6. P5, line 215: References should be given here regarding ARE, e.g., “Chen and Shyu, 1995, TiBS, 20: 465.“ and regarding GRE, e.g., “Vlasova and Bohjanen, RNA Biol 2008, 5, 201.

We have included these two references as suggested by the Reviewer.

7. HuR typically helps to stabilize mRNA (also pointed out by the authors, see the statement in line 252). In this particular case described by the authors, HuR forms a complex with a destabilizing ARE-BP, KSRP, that together promotes destabilization. Please elaborate and modify the original sentence because it's misleading as stated.

The Reviewer is right and thus, we have removed that HuR is a stabilizing protein in line 252, and further describe its role as a destabilizing protein in line 250.

8. P7, line 307: Please delete “tedious” and use a different word, e.g., “intricate”.

Following Reviewer’s suggestion, we have replaced “tedious” for “intrincate”.

9. P8, lines 327-328: The authors may want to reconsider this example, as it is described in a way to imply that GAS5-AS1 and ALKBH5 interaction only affects GAS5 and not others. It raises the question as to how is it possible that interfering with a general demethylase ALKBH5 could lead to only a specific reduction in GAS5 m6A modification without affecting other m6A-mRNA?

We understand the Reviewer’s concern, and we have modified this part for better understanding. In this example, GAS5-AS1 interacts with GAS5 influencing its interaction with ALKBH5 which leads to a decrease in the methylation levels of GAS5 mRNA. The lncRNA GAS5-AS1 directly interferes with the methylation of GAS5 without affecting the general function of ALKBH5.

10. P8, lines 335-339: Please elaborate here on how increased m6A modification of those two mRNAs augments their stability, which is at odds with the general belief that m6A binding by YTHDF2 usually induces mRNA decay.

Although it is true that the general belief has been that methylation induces mRNA decay by YTHDF2 binding it has been also described that some m6A readers (as IGF2BPs) can recognize and stabilize methylated RNAs (S Hun Han, et al., EMM, 2020). Thus, although the mechanism by which increased m6A levels stabilized CXCR4 and CYP1B1 mRNA and induce their protein levels were not described in this paper, we believe that methylation induces their interaction with IGF2BPs and/or YTHDF1 readers leading to stabilization and translation. We have included a sentence to clarify this issue in the corresponding section.
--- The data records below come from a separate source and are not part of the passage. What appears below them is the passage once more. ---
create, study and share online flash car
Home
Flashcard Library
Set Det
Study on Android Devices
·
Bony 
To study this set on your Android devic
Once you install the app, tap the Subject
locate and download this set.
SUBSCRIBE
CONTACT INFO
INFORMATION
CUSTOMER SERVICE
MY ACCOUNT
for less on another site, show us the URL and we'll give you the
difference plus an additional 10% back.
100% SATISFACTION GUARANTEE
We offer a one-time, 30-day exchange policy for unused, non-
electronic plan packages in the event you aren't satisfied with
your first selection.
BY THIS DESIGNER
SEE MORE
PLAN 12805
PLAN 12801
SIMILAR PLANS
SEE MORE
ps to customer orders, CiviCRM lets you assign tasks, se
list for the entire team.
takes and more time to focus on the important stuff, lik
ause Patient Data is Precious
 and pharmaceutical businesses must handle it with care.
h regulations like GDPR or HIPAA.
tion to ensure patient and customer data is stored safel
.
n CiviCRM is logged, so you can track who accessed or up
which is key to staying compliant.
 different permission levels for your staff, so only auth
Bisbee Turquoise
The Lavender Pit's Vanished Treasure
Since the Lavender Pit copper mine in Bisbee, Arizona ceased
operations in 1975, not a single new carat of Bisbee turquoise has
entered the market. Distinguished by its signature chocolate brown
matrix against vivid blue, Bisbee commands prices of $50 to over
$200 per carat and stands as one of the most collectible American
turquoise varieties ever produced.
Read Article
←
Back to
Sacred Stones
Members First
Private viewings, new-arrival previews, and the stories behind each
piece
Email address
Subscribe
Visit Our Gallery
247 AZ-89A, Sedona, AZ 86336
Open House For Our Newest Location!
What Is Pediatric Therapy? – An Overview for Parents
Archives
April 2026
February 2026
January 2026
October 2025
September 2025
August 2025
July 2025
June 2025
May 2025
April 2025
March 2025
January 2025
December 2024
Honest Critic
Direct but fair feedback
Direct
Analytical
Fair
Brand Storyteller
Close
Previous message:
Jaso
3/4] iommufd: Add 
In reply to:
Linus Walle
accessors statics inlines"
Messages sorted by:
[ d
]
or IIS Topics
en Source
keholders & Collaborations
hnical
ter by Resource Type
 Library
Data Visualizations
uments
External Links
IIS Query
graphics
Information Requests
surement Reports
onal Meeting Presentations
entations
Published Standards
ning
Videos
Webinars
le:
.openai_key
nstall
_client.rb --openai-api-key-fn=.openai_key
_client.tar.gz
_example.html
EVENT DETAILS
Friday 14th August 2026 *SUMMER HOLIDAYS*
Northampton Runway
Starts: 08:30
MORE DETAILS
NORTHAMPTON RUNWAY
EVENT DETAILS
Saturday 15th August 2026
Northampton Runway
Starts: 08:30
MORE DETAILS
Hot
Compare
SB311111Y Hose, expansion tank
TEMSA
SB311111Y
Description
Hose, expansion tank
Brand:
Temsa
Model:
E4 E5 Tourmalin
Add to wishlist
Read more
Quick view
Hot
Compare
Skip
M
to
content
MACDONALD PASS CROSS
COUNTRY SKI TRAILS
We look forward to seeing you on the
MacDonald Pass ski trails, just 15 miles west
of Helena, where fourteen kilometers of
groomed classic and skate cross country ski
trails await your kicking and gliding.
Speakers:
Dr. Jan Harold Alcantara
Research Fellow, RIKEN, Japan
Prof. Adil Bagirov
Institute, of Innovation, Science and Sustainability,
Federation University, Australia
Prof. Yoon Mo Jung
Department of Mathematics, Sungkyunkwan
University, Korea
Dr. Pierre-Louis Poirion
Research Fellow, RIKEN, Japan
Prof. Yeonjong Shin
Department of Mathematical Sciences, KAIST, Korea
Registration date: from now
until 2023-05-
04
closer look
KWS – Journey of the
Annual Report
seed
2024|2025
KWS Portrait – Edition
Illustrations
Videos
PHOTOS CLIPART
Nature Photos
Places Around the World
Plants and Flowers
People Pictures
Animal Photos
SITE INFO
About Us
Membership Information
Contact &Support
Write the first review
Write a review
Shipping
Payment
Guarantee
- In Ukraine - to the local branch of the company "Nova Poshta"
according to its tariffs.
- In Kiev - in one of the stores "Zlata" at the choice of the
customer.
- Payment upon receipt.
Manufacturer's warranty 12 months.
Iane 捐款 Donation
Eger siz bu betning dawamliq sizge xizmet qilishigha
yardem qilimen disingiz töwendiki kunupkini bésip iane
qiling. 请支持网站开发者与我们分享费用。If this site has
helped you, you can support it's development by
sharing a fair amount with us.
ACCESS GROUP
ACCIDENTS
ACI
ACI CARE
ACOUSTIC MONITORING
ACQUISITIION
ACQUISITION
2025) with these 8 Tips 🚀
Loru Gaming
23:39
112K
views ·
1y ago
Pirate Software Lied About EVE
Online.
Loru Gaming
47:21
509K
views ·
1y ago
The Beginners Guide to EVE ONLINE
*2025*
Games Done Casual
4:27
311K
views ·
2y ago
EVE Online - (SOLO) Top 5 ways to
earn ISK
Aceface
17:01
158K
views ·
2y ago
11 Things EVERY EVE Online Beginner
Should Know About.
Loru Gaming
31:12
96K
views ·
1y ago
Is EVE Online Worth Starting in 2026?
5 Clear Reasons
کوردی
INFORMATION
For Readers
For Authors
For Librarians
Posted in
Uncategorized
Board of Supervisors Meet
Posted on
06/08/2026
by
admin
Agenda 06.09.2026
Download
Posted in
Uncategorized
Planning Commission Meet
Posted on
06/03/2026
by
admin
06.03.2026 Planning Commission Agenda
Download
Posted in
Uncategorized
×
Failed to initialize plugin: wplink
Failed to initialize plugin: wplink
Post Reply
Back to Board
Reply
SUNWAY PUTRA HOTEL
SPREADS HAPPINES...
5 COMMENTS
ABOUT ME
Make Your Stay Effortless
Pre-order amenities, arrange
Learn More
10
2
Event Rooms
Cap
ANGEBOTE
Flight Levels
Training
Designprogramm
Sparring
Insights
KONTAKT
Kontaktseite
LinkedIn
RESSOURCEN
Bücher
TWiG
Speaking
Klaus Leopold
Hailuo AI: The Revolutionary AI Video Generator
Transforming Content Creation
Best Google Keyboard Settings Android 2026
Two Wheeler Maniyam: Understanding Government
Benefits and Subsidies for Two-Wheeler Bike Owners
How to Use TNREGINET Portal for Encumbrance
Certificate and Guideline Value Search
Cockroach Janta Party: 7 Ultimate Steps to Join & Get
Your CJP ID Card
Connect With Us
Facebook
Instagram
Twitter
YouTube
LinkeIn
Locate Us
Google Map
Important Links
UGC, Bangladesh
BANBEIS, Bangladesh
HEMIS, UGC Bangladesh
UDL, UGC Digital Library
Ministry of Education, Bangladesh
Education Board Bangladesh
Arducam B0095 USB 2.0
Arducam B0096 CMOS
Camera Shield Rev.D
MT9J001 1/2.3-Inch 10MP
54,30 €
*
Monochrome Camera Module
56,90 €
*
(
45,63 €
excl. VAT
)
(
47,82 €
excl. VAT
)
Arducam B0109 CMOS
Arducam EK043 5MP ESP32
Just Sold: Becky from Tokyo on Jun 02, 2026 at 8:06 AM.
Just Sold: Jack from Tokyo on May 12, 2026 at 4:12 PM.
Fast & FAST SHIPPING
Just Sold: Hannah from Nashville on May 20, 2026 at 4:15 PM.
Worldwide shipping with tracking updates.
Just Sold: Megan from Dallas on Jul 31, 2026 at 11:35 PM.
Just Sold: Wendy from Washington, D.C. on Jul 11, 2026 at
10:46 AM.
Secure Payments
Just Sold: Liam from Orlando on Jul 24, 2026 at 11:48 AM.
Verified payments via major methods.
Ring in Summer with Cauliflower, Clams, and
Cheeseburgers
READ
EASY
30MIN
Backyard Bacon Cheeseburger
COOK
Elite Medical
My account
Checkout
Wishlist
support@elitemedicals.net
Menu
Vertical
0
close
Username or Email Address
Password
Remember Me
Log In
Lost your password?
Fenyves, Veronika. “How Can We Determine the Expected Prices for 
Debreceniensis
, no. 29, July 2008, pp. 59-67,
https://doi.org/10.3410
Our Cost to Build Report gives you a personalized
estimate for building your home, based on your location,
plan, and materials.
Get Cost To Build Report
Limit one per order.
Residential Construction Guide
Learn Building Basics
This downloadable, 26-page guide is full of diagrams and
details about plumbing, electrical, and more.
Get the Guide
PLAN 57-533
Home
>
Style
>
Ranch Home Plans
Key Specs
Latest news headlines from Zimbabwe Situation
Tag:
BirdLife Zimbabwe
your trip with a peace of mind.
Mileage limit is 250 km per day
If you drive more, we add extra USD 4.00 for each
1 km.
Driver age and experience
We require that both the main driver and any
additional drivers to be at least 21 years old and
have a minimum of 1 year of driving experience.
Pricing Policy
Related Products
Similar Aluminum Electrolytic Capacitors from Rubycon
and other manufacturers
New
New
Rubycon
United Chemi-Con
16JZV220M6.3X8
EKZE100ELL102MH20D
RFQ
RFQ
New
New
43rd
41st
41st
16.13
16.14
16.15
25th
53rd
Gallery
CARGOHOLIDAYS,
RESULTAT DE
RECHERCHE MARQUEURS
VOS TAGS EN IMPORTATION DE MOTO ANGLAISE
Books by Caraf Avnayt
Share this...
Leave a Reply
11. The last point from this reviewer is that the authors may consider write briefly about future prospects and directions of the study of lncRNAs on mRNA stability, which would be a nice way to end the review.

Following Reviewer’s suggestion, we have added a brief paragraph describing the future prospects of the study of lncRNAs on mRNA stability in the last section, which is now named “Concluding Remarks and Future Prospects”.